Guest post by Patrick Gocke, Grangeville Smokejumper, University of Idaho
2011 fire season, Clearwater / Nez Perce fire zone.
The drive to Grangeville in early June (from Missoula) pointed to a long wait for anything resembling fire season in central Idaho with between 3 to 5 feet of snow still around the visitor center.
Fast-forward to August and the fuels when the fuels curing bringing a hint of brown to the landscape and activity on the fire base increasing to the south around Riggins. August 6th I joined a crew to the Seven Devils where a fire got into a patch of timber around 7,000ft. Fortunately, the jump spot was green with dark moist soil, an area that wouldn’t promote the fires growth and provide a safe spot for firefighting. We found that the dead and down timber held fire in the higher terrain where as lower in the breaks the cured grasses are supporting fire spread.
Late August to mid September was the busiest for the base as there was a period of warm/dry weather with a smattering of lightning. We started getting fires in the higher country that were getting established in the standing dead lodge pole and making short runs with group torching, with the aid dead and down timber. Although the fuels became receptive once dried out, it was late in the season and fire activity was short lived with suppression efforts involved, limiting large fire potential. It should be noted that the fire use fires grew between a few hundred to a couple thousand acres. Seeing how receptive the fuels became once things dried out it brings me to conclude that in the future a early to normal time frame of curing fuels coupled with the dead fuel loading in Central Idaho will lead to a more active fire season.
From a fellow hot-shot:
“..last year was the least active year I have experienced. 2011 a much more active season than 2010. In 2010 late July/early August was the only active part of my fire season, and I only was assigned to initial attack fires that were easily controlled in the first shift. During the late summer/early fall this year, I was busy on a number of fire assignments, although none of these grew particularly big and were contained within 5 shifts. I have based this assessment on how many days I was on assignment, how many fires I went to, and how successful our suppression efforts were. It is, as you probably have figured out, wildly subjective.”

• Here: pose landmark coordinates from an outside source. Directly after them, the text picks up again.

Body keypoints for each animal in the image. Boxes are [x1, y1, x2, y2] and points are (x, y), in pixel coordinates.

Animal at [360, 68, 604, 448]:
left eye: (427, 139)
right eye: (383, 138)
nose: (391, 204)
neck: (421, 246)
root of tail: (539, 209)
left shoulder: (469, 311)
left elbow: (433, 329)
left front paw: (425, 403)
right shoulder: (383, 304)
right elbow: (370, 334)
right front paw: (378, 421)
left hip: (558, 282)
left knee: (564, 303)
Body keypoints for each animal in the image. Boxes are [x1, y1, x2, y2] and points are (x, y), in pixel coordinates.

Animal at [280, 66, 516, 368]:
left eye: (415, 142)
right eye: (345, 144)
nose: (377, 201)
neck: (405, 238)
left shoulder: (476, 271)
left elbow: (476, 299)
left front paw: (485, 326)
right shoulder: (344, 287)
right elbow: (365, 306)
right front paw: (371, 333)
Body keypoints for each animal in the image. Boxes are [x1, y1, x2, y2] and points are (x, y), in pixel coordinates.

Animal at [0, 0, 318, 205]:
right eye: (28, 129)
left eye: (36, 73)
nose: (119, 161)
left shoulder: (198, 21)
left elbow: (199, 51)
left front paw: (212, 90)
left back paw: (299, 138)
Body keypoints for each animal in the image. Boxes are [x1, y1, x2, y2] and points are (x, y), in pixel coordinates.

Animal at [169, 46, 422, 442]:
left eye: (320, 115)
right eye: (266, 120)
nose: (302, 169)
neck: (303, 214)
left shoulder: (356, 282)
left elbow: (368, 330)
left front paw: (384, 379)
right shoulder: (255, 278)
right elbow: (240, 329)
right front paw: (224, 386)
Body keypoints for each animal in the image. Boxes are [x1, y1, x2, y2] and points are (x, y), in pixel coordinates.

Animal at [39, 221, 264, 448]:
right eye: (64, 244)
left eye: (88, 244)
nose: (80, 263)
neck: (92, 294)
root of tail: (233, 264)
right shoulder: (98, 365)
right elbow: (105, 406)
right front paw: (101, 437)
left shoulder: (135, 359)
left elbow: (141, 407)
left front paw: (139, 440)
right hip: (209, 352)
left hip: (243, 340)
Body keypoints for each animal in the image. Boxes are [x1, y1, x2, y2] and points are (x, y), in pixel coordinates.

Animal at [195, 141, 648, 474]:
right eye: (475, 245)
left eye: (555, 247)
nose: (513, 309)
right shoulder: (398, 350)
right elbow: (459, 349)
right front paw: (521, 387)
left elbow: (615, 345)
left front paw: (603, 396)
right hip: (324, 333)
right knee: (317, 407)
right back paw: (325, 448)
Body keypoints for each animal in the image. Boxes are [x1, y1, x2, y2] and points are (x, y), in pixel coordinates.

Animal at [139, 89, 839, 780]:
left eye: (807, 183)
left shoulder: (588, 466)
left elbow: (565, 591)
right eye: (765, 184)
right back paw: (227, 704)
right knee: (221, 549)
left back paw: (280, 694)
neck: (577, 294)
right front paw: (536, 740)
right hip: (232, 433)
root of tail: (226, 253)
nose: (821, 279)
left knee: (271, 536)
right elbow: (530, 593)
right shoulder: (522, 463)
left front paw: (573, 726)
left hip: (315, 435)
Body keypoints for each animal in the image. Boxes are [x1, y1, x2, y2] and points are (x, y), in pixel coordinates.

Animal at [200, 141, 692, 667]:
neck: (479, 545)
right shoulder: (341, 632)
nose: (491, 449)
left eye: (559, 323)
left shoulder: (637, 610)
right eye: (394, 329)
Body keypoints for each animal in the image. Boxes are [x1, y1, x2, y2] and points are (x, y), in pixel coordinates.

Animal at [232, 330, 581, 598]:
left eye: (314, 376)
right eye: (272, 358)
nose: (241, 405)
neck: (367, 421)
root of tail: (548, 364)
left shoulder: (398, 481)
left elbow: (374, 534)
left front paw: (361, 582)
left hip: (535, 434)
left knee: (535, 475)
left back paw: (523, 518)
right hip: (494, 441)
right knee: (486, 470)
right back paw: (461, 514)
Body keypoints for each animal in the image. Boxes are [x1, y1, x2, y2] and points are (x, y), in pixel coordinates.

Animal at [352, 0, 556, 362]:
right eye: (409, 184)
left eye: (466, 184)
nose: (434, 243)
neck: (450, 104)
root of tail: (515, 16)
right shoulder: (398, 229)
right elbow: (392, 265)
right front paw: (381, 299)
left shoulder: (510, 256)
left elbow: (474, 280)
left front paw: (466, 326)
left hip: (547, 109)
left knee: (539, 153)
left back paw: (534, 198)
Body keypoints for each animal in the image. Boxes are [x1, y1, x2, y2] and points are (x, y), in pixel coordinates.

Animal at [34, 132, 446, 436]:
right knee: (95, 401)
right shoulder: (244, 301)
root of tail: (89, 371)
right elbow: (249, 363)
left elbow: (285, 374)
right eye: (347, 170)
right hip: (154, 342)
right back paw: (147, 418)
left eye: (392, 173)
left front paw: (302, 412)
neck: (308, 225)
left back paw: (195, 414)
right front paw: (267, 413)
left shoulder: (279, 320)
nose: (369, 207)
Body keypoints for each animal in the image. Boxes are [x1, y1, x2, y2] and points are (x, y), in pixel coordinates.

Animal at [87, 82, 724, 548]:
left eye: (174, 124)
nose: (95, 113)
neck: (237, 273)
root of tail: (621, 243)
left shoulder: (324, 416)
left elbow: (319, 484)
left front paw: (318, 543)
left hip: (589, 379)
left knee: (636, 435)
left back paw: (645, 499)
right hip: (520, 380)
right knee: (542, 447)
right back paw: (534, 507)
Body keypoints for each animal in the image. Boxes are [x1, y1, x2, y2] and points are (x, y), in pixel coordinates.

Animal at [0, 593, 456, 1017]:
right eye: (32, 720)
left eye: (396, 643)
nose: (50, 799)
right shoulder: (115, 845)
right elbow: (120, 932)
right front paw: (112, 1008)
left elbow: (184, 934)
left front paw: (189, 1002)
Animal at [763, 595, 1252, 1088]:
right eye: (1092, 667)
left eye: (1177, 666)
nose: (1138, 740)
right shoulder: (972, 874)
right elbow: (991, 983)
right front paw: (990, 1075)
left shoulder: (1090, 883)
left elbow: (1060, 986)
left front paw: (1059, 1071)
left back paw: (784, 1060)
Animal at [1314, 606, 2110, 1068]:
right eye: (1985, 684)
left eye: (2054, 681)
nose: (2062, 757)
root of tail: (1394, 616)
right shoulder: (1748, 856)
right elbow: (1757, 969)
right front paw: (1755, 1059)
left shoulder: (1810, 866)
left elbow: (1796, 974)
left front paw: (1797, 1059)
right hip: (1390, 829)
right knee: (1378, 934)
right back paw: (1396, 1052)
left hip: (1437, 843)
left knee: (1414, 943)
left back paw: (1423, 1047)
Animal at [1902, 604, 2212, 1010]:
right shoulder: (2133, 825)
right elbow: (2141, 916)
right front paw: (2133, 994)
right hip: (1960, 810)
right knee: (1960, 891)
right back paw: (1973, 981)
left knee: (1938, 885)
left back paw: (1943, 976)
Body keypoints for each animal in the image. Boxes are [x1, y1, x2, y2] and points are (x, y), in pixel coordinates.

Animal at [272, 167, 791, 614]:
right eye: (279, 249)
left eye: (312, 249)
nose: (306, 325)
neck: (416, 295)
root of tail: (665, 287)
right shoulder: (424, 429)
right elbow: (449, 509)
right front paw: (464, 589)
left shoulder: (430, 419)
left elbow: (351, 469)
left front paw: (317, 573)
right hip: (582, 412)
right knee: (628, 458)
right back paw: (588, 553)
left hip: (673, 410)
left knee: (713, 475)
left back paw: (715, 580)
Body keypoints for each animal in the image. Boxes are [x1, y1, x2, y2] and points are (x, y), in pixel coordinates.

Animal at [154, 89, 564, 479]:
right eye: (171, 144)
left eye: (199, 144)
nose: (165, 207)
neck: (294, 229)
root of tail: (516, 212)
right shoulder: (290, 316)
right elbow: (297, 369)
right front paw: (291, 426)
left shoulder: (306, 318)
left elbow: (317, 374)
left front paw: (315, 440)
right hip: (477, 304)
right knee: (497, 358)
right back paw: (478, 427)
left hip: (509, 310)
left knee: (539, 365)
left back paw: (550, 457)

Summary: As of October 20, NIFC has reported a total of 381 thousand acres burned in Idaho, 161k in Montana, 18k in Washington, and 270k in Oregon. Just strictly by the numbers this is actually less than in what was considered a nominal fire year in 2010. The caveat is that one fire in southern Idaho in cheatgrass/range accounted for a majority of the area burned, albeit it is not comparable to equate an acre of rangeland burned to an acre of dense forest burned. Despite an absolute lack of wildfire in June and July true to Predictive Services fire season outlook put together back in April, the dry July-September, coupled with warmer temperatures, lower relative humidity in August and particularly into the first half of September resulted in low fuel moisture and elevated fire potential across much of the interior NW.